On Monday I had a good experience of the fact that sometimes  things do not turn out exactly as I imagined or maybe hoped for.   I am in the middle of a house  relocation and one part of the schedule did not slot into place knocking other dependent elements into a waiting pattern.

I noticed that this produced two effects in the mind. The first – a very familiar occurrence – is to create doubt, and an immediate subtle tendency to blame myself arises.  Not good enough. Should have foreseen that.  Should have checked.  Should not have been so naive.  It is noticeable that when some thing goes wrong we quickly move to think that we are wrong. In those moments, if we look closely, we can feel separate and alone.
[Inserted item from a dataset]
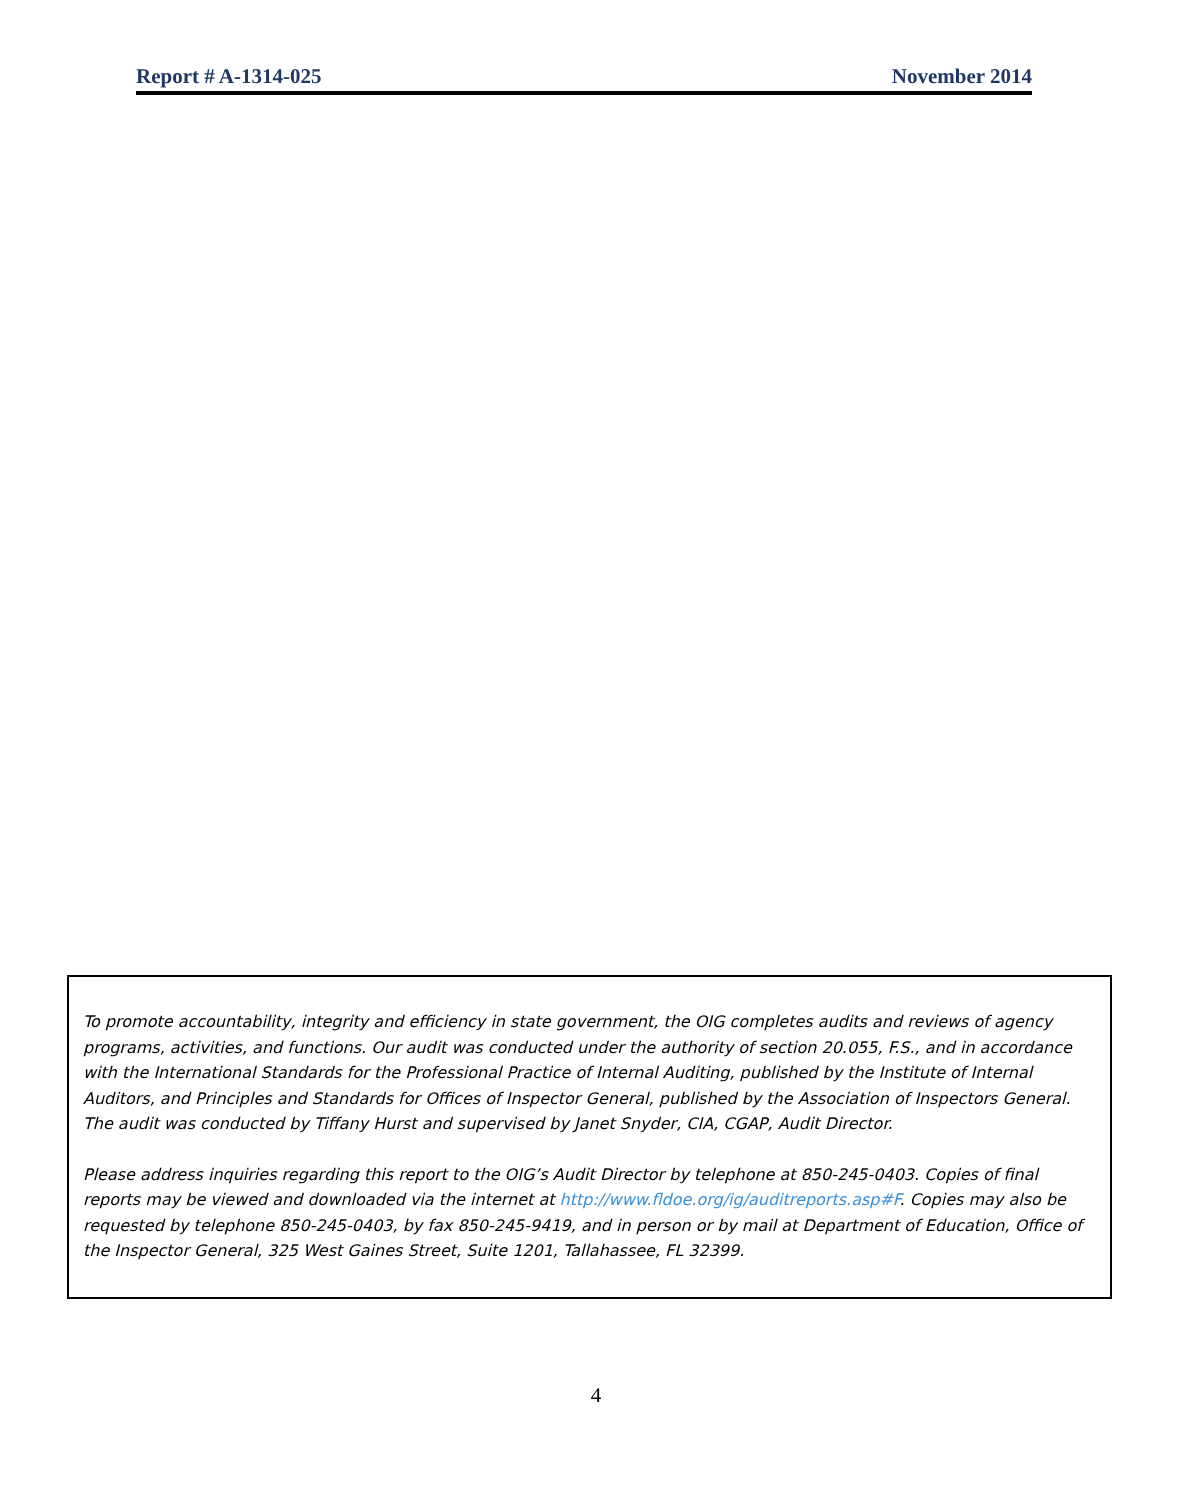Report # A-1314-025 November 2014
To promote accountability, integrity and efficiency in state government, the OIG completes audits and reviews of agency programs, activities, and functions. Our audit was conducted under the authority of section 20.055, F.S., and in accordance with the International Standards for the Professional Practice of Internal Auditing, published by the Institute of Internal Auditors, and Principles and Standards for Offices of Inspector General, published by the Association of Inspectors General. The audit was conducted by Tiffany Hurst and supervised by Janet Snyder, CIA, CGAP, Audit Director.
Please address inquiries regarding this report to the OIG’s Audit Director by telephone at 850-245-0403. Copies of final reports may be viewed and downloaded via the internet at http://www.fldoe.org/ig/auditreports.asp#F. Copies may also be requested by telephone 850-245-0403, by fax 850-245-9419, and in person or by mail at Department of Education, Office of the Inspector General, 325 West Gaines Street, Suite 1201, Tallahassee, FL 32399.
4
A gut sense of us as deficient can come into play. Stories – about ourselves and about how our lives are going – are always arising in our minds and we can mistake them for reality. Practice helps us to see this as a process rather than holding onto the content and to turn our attention to how do we want to work with it. In other words space enters in.

Another thing I noticed is the habit of turning our plans into some sort of determined goal, and losing our focus on the path which is always fluid and ongoing. In other words, we already have a fixed outcome in our mind and failing to achieve that creates dissatisfaction. Our sense of things being right is attached to the future turning out in a particular way, which may or may not happen. This means that we do not find it as easy to respond to what actually happens, and to stay in the present moment. Our practice is to find happiness in what is actually happening and not attaching it to what we thought should have happened, and then going on to blame ourselves, others or events.